Count how many lines in the data contain the string "common", treating uppercase and lowercase letters as distinct, and reply with the number alone.

(Saved data entries)
>>

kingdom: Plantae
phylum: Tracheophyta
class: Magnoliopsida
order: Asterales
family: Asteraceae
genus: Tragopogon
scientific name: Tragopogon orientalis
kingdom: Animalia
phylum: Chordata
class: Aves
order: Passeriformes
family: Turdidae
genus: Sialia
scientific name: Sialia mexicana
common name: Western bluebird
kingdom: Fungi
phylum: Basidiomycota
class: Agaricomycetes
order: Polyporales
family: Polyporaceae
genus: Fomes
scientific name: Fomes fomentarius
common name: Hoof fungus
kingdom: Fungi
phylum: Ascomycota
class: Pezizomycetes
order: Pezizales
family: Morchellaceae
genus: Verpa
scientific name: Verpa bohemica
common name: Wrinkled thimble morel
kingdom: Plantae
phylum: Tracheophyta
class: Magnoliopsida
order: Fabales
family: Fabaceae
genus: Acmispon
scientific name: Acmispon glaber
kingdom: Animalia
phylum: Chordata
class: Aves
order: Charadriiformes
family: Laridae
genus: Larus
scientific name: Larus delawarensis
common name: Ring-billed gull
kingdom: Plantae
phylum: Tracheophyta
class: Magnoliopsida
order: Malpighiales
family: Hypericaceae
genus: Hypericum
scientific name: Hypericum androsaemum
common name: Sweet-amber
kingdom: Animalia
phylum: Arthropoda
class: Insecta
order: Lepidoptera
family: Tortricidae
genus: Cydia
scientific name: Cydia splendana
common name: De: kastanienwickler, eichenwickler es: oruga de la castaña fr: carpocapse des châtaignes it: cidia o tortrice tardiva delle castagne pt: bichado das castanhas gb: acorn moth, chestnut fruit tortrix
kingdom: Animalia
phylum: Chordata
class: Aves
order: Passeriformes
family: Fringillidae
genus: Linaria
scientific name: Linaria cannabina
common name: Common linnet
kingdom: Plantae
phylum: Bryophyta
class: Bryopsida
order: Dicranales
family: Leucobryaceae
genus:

<<

* Complete response *
7